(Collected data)

'''

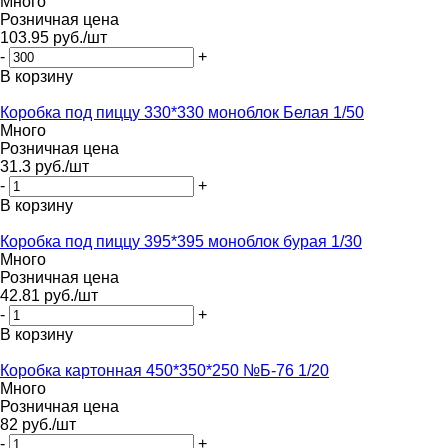
Много
Розничная цена
103.95
руб.
/шт
-
+
В корзину
Коробка под пиццу 330*330 моноблок Белая 1/50
Много
Розничная цена
31.3
руб.
/шт
-
+
В корзину
Коробка под пиццу 395*395 моноблок бурая 1/30
Много
Розничная цена
42.81
руб.
/шт
-
+
В корзину
Коробка картонная 450*350*250 №Б-76 1/20
Много
Розничная цена
82
руб.
/шт
-
+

'''

State how many lines of the data above contain the word "пиццу", and include nothing other than that number.

2